Notes from the workbench
My envy is all too frequently aroused by those marvelously equipped cabinet benches that the hardware store displays as its center of interest in the holiday window. Folding doors are thrown back, bristling with tools of every conceivable kind; the top lid is raised to display supplementary racks of more tools; drawers and cupboards of such an arsenal must be an inspiration sufficient to keep the home craftsman aware from meals, sleep, and family life, while he creates masterpieces in wood.
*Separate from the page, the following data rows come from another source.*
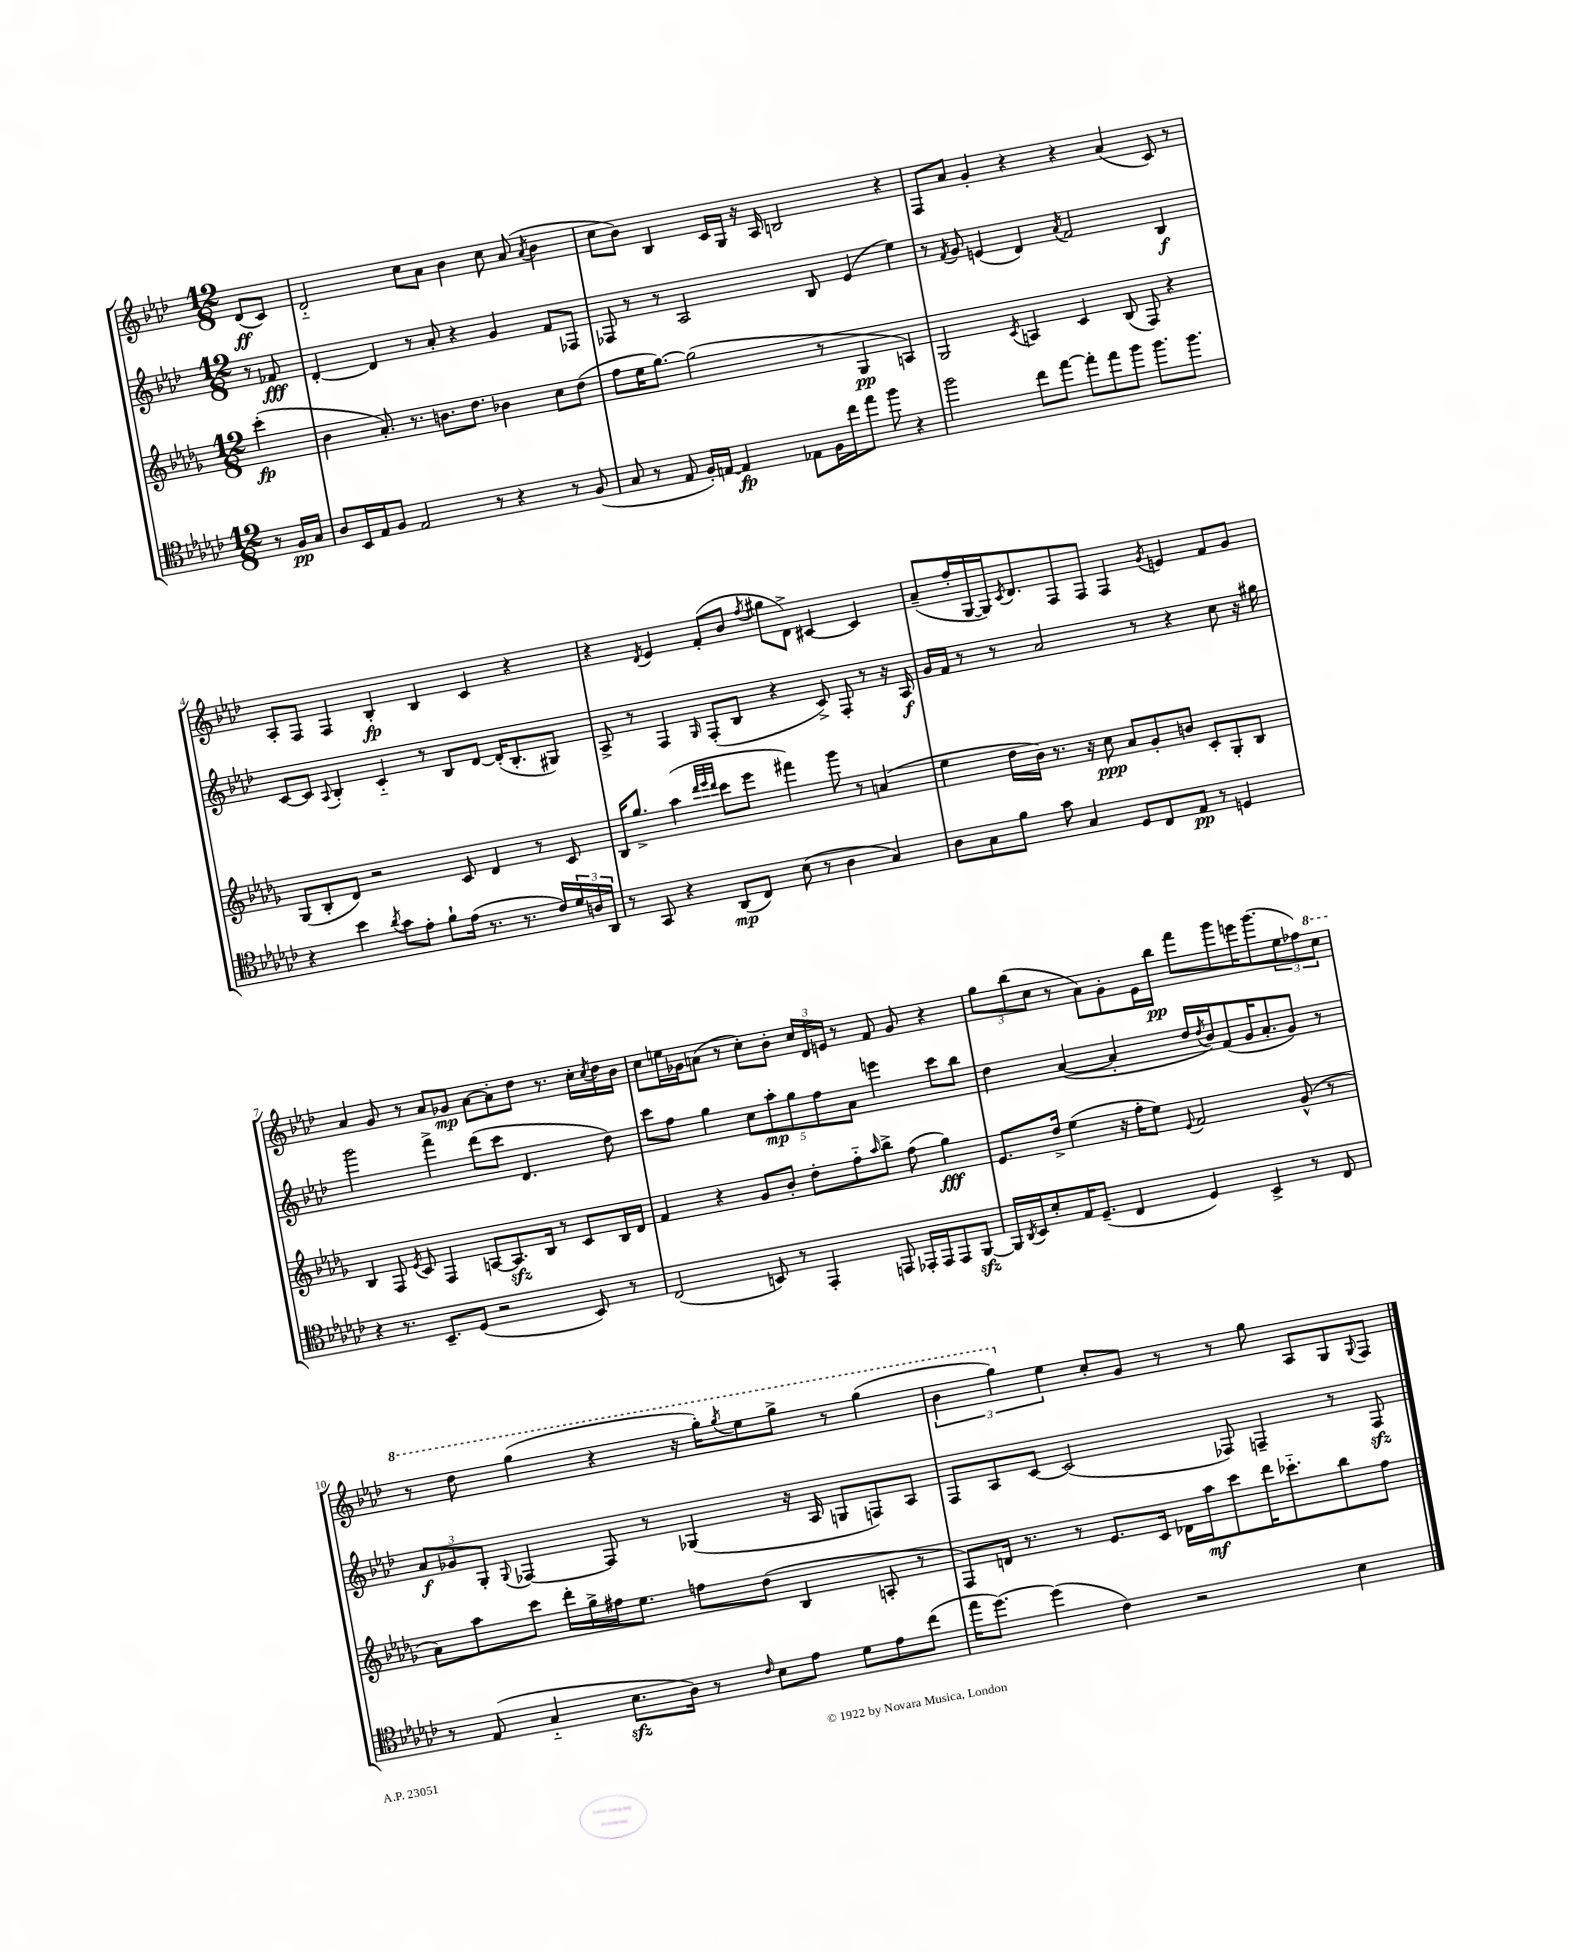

**kern	**kern	**kern	**kern
*staff4	*staff3	*staff2	*staff1
*clefC4	*clefG2	*clefG2	*clefG2
*k[b-e-a-d-g-c-]	*k[b-e-a-d-g-]	*k[b-e-a-d-]	*k[b-e-a-d-]
*M12/8	*M12/8	*M12/8	*M12/8
8r	(4ccc'	8r	(8d-
16F	.	8f-	8c)
16G-	.	.	.
=	=	=	=
8A-	4b-	[4d-'	2d-'~
16BB-	.	.	.
16E-	.	.	.
8F	8.a-')	4d-]	.
2E-	.	.	.
.	8.r	.	.
.	.	8r	8cc
.	8.b	8a-'	8a-
.	.	4r	4b-
.	8.dd-	.	.
8r	.	.	.
4r	4b-	4g	8cc
.	.	.	(8a-
.	.	.	8qa-
8r	8cc	8f	4b-
(8F	(8dd-	8F-	.
=	=	=	=
8G-	8ff	8F-	8cc
8r	16ee-	8r	8b-)
.	[8.gg-)	.	.
8E-	.	8r	4B-
16F')	(2gg-]	2A-	.
[16E	.	.	.
4E]	.	.	16c
.	.	.	16G
.	.	.	16r
.	.	.	16A-
8E-	.	.	2B
16F	8r	8B-	.
16cc-	.	.	.
8ee-	4G-	(4e-	.
8ff	.	.	.
4r	4A)	4ee-)	4r
=	=	=	=
2ff	2G-	8r	8F
.	.	8qf	.
.	.	8g	8a-
.	.	(4e	4g'
.	8qc	.	.
8cc-	4A	4d-)	4r
[8ee-	.	.	.
.	.	8qa-	.
8ee-']	4c	2f	4r
8ee-	.	.	.
8ff	(8B-	.	(4a-
8.ff	8F)	.	.
.	4r	4B-	8c)
8.ff	.	.	.
.	.	.	8r
=	=	=	=
4r	(8G-	[8c	8A-'
.	8B-'	8c]	8F
.	.	8qqA-	.
4b-	8d-)	4B-'	4F
.	2r	.	.
8qa-	.	.	.
8g-	.	4c'~	4B-'
8e-'	.	.	.
8f`	.	8r	4B-
(16e-	8c	8B-	.
8.r	.	.	.
.	4d-	[8d-	4c
8.r	.	(16d-']	.
.	.	8.B-'	.
.	8r	.	4r
16c-)	.	.	.
24d-	8c	8G#)	.
24A	.	.	.
24AA-	.	.	.
=	=	=	=
8r	16B-	8A-^	4r
.	8.gg-^	.	.
8GG-	.	8r	.
.	.	.	8qd-
4r	(4aa-	4F	4e-
.	32qqddd-	.	.
.	32qqeee-	.	.
.	32qqddd-	16qqG	.
(8AA-	8ccc	(8F'	(8f'
8C-)	8eee-	8B-	8b-
.	.	.	8qff
(8B-	4fff#)	4r	8gg#
8r	.	.	8d-^)
4A-	8ggg-	8c^)	[4c#
.	8r	8F'	.
4G-)	(4a	8r	4c#]
.	.	16r	.
.	.	16A-	.
=	=	=	=
8A-	4ee-	16g	(8a-~
.	.	16f	.
8G-	.	8r	16ff'
.	.	.	[16G
8f	16dd-	8r	16G])
.	.	.	8qc
.	16b-)	.	8.d-
8g-	8.r	2a-	.
4G-	.	.	8F
.	16r	.	.
.	8cc	.	8F
8D-	8a-	.	4F
8C-	8g-'	8r	.
.	.	.	8qg
8E-	8b	4r	4e
8r	8c'	.	.
4D	8G-'	8cc	8f
.	8B-	16r	8g
.	.	16gg#	.
=	=	=	=
4r	4B-	2ggg	4a-
8.r	8F	.	8g
.	8qe-	.	.
.	8c	.	8r
8.BB-~	.	.	.
.	4F	4fff^	8a-
(8D-	.	.	8g-
2r	[8A	(8ddd-	[8a-
.	8.A]	8ccc	8a-']
.	.	4.d-	8dd-
.	16B-	.	.
.	8r	.	8.r
8BB-)	8c	.	.
.	.	.	16cc'
.	.	.	8qcc
8r	16B-	8dd-)	16dd-
.	16d-	.	16b-
=	=	=	=
(2C-	4f	8ccc	8cc
.	.	8ff	16ee
.	.	.	16g-
.	4r	4gg	(8a
.	.	.	8r
8BB)	8g-	10cc	8cc')
.	.	10aa-'	.
8r	8b-'	.	8b-'
.	.	10gg	.
4EE-'	8dd-'	.	24cc
.	.	.	24d-
.	.	10ff	.
.	.	.	24e
.	8ff'~	.	8r
.	.	10a-	.
.	16qqaa-	.	.
8EE	8bb-^	4eee	8f
16EE-'	(8ff	.	8g-
16EE-	.	.	.
8EE-	4gg-)	8ccc	4r
[8FF	.	8bb-	.
=	=	=	=
16FF]	8.e-	4dd-	12gg
8qAA-	.	.	.
16BB-	.	.	.
.	.	.	(12bb-
8B-'	.	.	.
.	.	.	12cc
.	16dd-^	.	.
16E-	(4ee-	([4a-	8r
(8.D-~	.	.	.
.	.	.	8a-)
4C-	16r	4a-']	8g'
.	16ff'	.	.
.	8ee-)	.	16e-
.	.	.	16bb-
.	8qqe-	.	.
4D-)	2f	16dd-	8fff
.	.	8qdd-	.
.	.	16b-)	.
.	.	(8f	8ggg
4BB-^	.	16g	16eee
.	.	8.a-'	(8.ggg
8r	(8g-^^	8g)	12ee-
.	.	.	12ff-)
8C-	8r	8r	.
.	.	.	12ccc
=	=	=	=
8r	8a-)	12a-	8r
.	.	12g-	.
(8E-	8aa-	.	8ddd-
.	.	12G'	.
.	.	8qqG	.
4G-'~	8ccc	[4F-	(4ggg
.	16ddd-'	.	.
.	16gg-^	.	.
8.B-	16ff#	8F-]	4r
.	8.ee-	.	.
.	.	8r	.
16A-)	.	.	.
8r	8ff	(4G-	16r
.	.	.	16ggg')
16qqc-	.	.	8qggg
8B-	(8dd-	.	8eee-
8e-	4B-	16r	8ggg^
.	.	16A-	.
8d-	.	8G	8r
8e-	8A'	8F)	(4ggg
(8cc-	8r	8A-	.
=	=	=	=
16ee-	8F)	8F	6bb-
[8.dd-)	.	.	.
.	16d	8A-	.
.	.	.	6ggg)
.	8.r	.	.
(4dd-]	.	[8c	.
.	.	.	6ee-
.	8r	(2c]	.
4c-)	8.e-	.	8cc'
.	.	.	8g
.	16c	.	.
2r	16d-	.	8r
.	16aa-	.	.
.	8ccc	8F-)	8r
.	16ddd-	4F~	8gg
.	8.ccc-'~	.	.
.	.	.	8A-
4B-	8bb-	8r	8G
.	.	.	8qqG
.	8ff	8F	8F
==	==	==	==
*-	*-	*-	*-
Strangely enough, I have never known a man who possesses one. Perhaps the man does not live who dares buy one and face the responsibility it seems to entail. He would be left absolutely without an alibi for the neglect of anything that henceforth needed attention in the household.Mr. Saylor may have been poking fun at the hardware stores and their attempts to commercialize the amateur craftsman, but I suspect he’s dangerously close to a sore spot. Take a close look around and I bet you’ll find any number of houses with dripping faucets, drooping cabinet doors, stuck windows, dead electrical outlets, and all of the tools needed to fix these things idle in the garage.
There are some people in the world who have access to a fraction of the tools being wheeled out of box stores and yet they work wonders with mechanical systems most people could only gawk at. I know of one gentleman in particular who spent many years in a little factory on the equator. If you wanted something fixed you asked Mr. Mac, and he would get out a toolbox about two feet long and less than a foot in the other two directions. It was full of simple tools, many of them modified for specific purposes. Trimmed down wrenches, home built hammers, hand whittled pry bars made up to fit odd angles and tight spaces all rested amongst an assortment of well worn sturdy hand tools. Regardless of what you needed done, he would go to that toolbox and find exactly the tool he needed for the job.
Many of us could take a lesson from Mr. Mac and his toolbox. I know I have a backlog of repairs to make around the house. I also have enough tools in the basement and garage to keep me from having any excuses.
Of course I have a small assortment of soldering irons, guns, and torches, but this little beauty tops them all.
Really though, the most important tools I have aren’t in the garage or the basement shop.
There was one time in a factory (in the middle of nowhere) when a well meaning mechanic broke off a pipe fitting in the end of a large manifold. He and some of the other mechanics tried desperately to remove it so they could get machine running again. I asked them where to find an easy-out and was, not surprisingly, met with blanks looks. I watched not-so-patiently while they attacked the broken bit of fitting with vise grips, small grinders, files, hammers, and punches. As they wore themselves out, my patience wore thinner until I finally I started digging through the toolbox (note the singular noun) at our disposal. I didn’t find much of use, but I did manage to come up with a wrench, a hammer, and a square piece of aluminum. I coaxed the mechanics out of the way and then proceeded to drive the aluminum bar into the fitting. Once that was done I put the wrench on the bar, gave it a twist, and out came the remainder of the fitting. I showed it to the mechanics and walked off while they stared at me as though I were from another planet.